What happens first when you get to the computer is you have to copy all the files from compact flash to your HDD or SSD.  That takes a while so USB 3 transfer and a fast card reader help there.  Once on your computer you have to convert the RAW file to DNGs.  Each clip comes as one file with the extension RAW.  You have to convert it to a series of DNG files.  To be honest with you I don't know if that operation is CPU intensive or just HD/SSD intensvie.  Obviously if it is disk intensive then using a SSD will solve your problems.  If it is CPU intensive then we will need to know what CPU you have.  I get along okay with a HDD and a first generation Core i7 with 9gigs of RAM but I am not doing anything too lengthy and on a schedule.

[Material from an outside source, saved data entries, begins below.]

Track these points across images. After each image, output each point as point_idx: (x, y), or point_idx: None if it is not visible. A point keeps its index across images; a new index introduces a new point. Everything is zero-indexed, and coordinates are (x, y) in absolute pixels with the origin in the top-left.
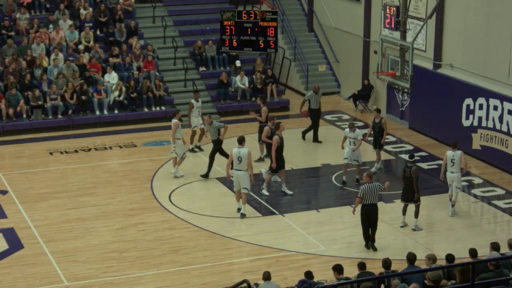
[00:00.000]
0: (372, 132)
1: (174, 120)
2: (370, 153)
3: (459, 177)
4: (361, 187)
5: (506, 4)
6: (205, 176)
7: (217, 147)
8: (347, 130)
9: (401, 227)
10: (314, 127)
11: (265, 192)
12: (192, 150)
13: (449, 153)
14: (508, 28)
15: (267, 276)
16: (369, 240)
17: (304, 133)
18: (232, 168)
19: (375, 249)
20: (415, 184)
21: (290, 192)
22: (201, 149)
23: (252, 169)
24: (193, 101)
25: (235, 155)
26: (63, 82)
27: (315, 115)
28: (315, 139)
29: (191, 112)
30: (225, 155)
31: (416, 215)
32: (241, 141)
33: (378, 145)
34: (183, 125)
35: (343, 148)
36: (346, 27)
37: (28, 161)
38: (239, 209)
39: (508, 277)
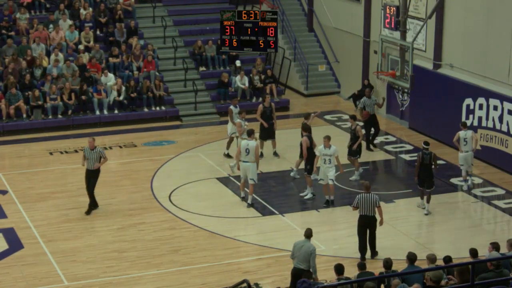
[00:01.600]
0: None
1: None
2: (367, 154)
3: (472, 155)
4: (357, 196)
5: (506, 4)
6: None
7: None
8: (322, 147)
9: (426, 214)
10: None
11: (309, 195)
12: (228, 156)
13: (462, 133)
14: (508, 28)
15: (308, 234)
16: (366, 250)
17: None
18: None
19: (376, 254)
20: (435, 169)
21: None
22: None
23: (258, 161)
24: (232, 107)
25: (243, 147)
26: (63, 82)
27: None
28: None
29: (233, 119)
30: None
31: (429, 200)
32: (250, 133)
33: (349, 151)
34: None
35: (315, 171)
36: (346, 27)
37: (28, 161)
38: (243, 198)
39: (508, 277)
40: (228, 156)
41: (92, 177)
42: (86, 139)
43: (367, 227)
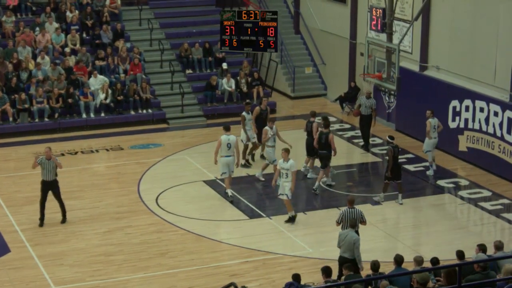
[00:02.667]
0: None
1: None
2: (354, 156)
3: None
4: (341, 211)
5: (491, 6)
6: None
7: None
8: (281, 160)
9: (401, 204)
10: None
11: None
12: (245, 165)
13: (432, 120)
14: (493, 30)
15: (353, 224)
16: None
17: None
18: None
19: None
20: (390, 162)
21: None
22: (249, 164)
23: (239, 155)
24: (244, 113)
25: (224, 142)
26: (49, 85)
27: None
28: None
29: (245, 126)
30: None
31: (401, 190)
32: (228, 128)
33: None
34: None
35: (274, 185)
36: (332, 29)
37: (14, 165)
38: (231, 196)
39: (495, 279)
40: (246, 165)
41: (52, 188)
42: (73, 142)
43: None
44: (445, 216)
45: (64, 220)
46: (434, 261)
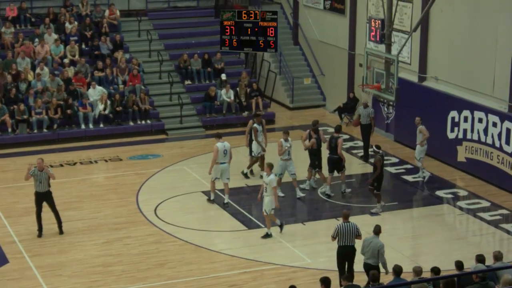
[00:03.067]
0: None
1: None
2: (353, 167)
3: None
4: (336, 225)
5: (490, 17)
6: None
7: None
8: (265, 174)
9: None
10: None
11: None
12: (246, 175)
13: (424, 127)
14: (492, 41)
15: (377, 230)
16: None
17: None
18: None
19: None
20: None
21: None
22: (249, 175)
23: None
24: (256, 125)
25: (221, 149)
26: (48, 96)
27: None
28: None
29: (257, 137)
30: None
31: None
32: (220, 135)
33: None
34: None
35: (259, 199)
36: (331, 40)
37: (13, 175)
38: (213, 200)
39: None
40: (246, 175)
41: (46, 199)
42: (72, 153)
43: (346, 257)
44: (444, 227)
45: (61, 232)
46: (436, 270)
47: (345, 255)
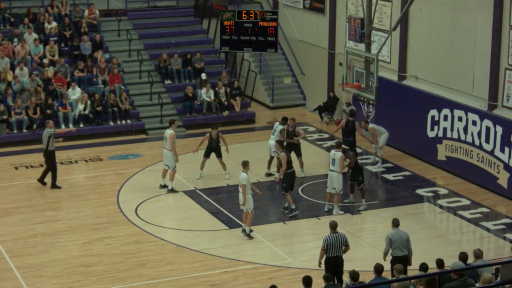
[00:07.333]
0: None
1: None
2: None
3: None
4: (324, 237)
5: (468, 17)
6: None
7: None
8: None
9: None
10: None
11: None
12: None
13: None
14: (471, 40)
15: (396, 223)
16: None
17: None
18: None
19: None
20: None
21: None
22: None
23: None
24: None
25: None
26: (27, 96)
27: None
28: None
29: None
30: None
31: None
32: (171, 123)
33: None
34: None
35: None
36: (311, 40)
37: None
38: (166, 186)
39: (473, 286)
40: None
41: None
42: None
43: (335, 267)
44: (425, 225)
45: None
46: (425, 267)
47: (335, 266)
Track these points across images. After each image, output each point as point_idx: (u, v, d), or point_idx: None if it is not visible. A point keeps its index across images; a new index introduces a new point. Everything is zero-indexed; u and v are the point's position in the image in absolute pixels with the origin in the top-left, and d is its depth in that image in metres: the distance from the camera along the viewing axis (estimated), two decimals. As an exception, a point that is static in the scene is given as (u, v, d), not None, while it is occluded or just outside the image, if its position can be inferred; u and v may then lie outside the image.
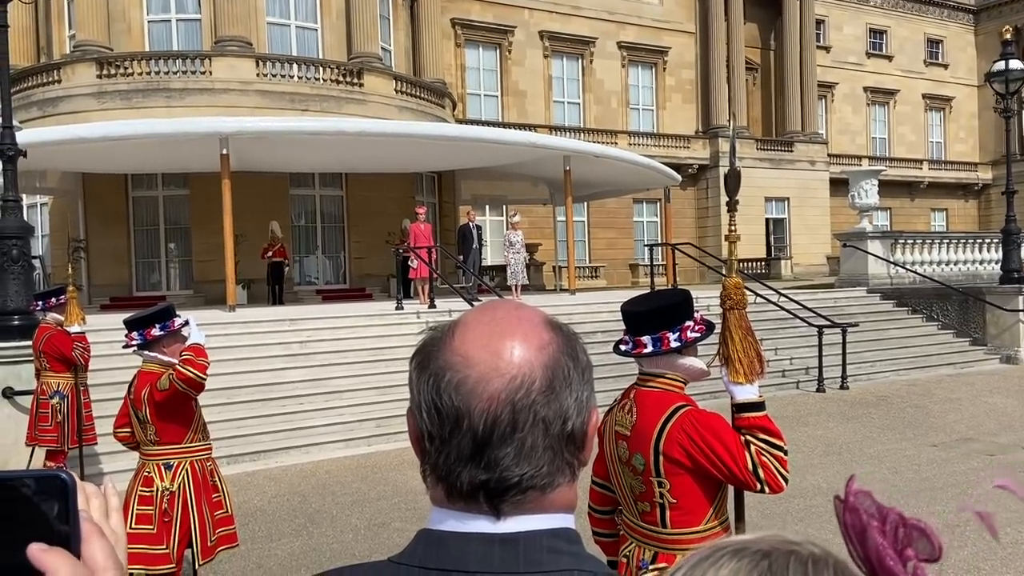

The next step is to color balance/grade the DNGs and convert them to JPEGs or TIFFs.  First you have to load all the DNGs in a series into Camera Raw.  That takes FOREVER.  I guess that is a HDD bottleneck.  Then you color blanace/grade one frame.  That's pretty quick and painless.  That step is where you really have fun with raw.  Then you have to apply all the changes to all the other frames.  That takes FOREVER.  Then you have to save all the changes.  That takes FOREVER.  After that you are left with a folder full of 2 megapixel jpegs.  Import them directly into Premiere and toss them on the time line.  That part takes no time at all.  They play back at full speed no problem.  Once the JPEGs are created everything zips along.


So bottom line I don't know if the bottleneck is HDD or CPU.  It's painful though.  It's not like the system freezes or anything though.  You just have to open and apply changes to hundreds of individual files.